The sheer amount of wealth these families possess is flabbergasting. Few people actually know who they are and what they own exactly. They not only have drivers, private jets, yachts and other goodies the rest of us come close to via music videos, magazines and movies, but also an army of specialists such as private bankers, security companies (to look after their personal safety and that of their assets), house staff and more.

Often, their money is managed through what’s called a ‘family office’, an organization that manages the wealth of an ulta-high net worth individual or a family. A family office can be comprised of a handful of people, including the individual or family to whom the wealth belongs, or twenty or more people. It depends.

Different families different cultures

Family offices allow very few people into their circle for obvious reasons.

Those I presently work with are a colourful bunch. They include: a secretive English family with its hands in multiple sectors in the UK and Europe; an Indian family which owns some of the most luxurious hotel assets in India; a funny Swiss individual whose significant wealth came from technology investments; the family office of one of Saudi Arabia’s wealthiest merchant families; a powerful Azeri family with billions in assets; a Mongolian ultra high net worth individual with, amongst other things, mining, hospitality and banking assets; an American family that is one of the largest real estate owners in the nation.

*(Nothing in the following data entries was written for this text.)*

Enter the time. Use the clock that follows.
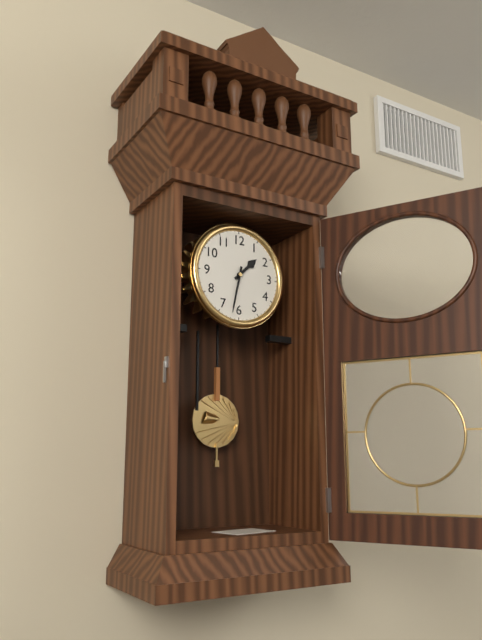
1:32
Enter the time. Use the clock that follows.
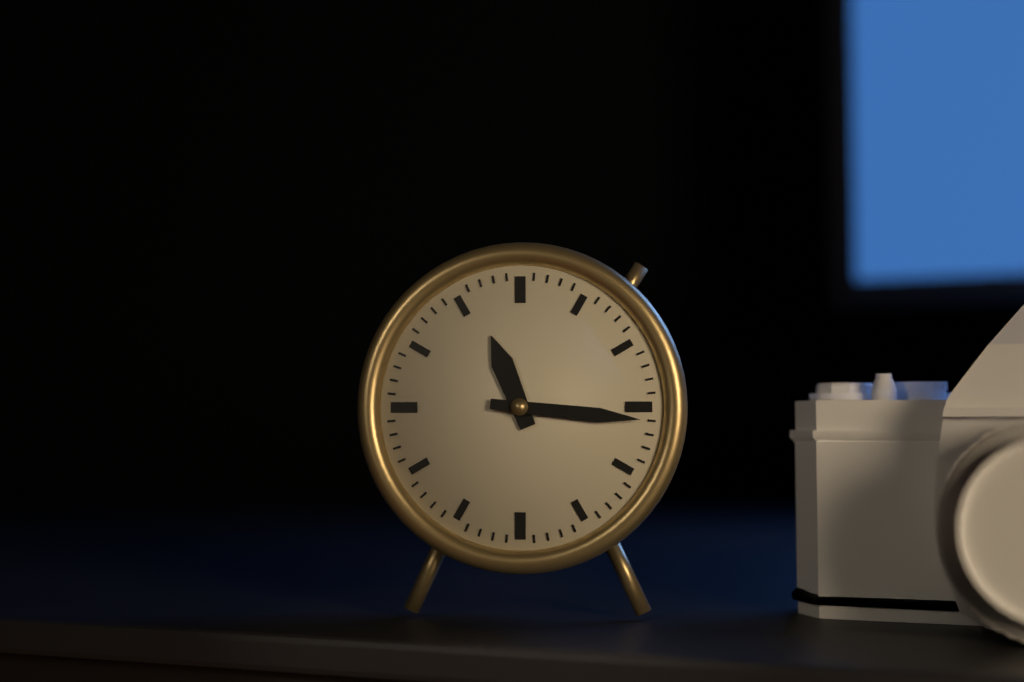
11:16
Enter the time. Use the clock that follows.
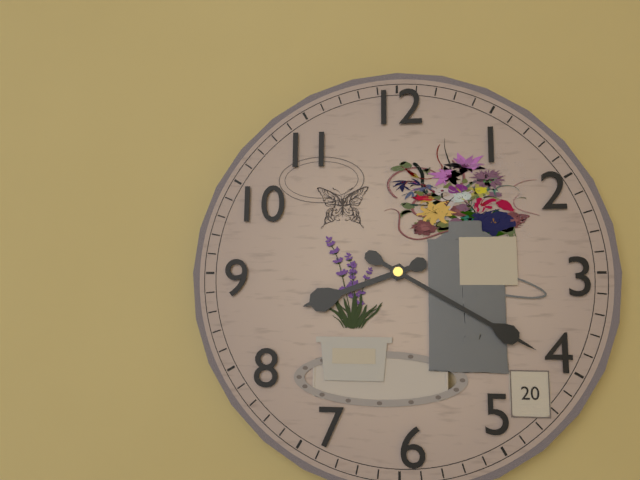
8:20
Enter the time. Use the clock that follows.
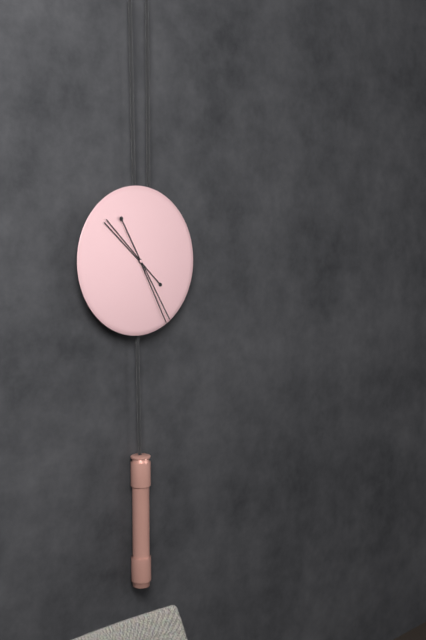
10:25
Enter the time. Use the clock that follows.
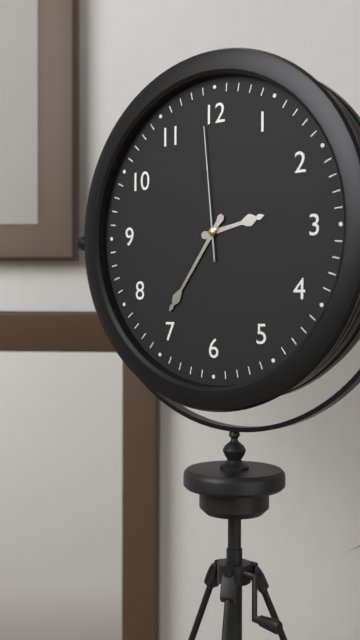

Through my work, I have come to know many more family offices from all over the world. Some I interact with regularly, in person either in London or another international city, while others I see once in a while.

Family offices differ from larger, more institutionalised organizations in so many ways that it would be far too difficult for me to show it one post (more on family offices in later posts). One chief example I could quickly provide, however, is how they go about investing their money. Let’s set aside the type (debt or equity), sector (oil & gas or technology), size (USD5m or 50m) and structure of investments they make, and touch on the process they go through in order to arrive at a decision to proceed ahead.

I’ll provide two examples: [READ MORE…]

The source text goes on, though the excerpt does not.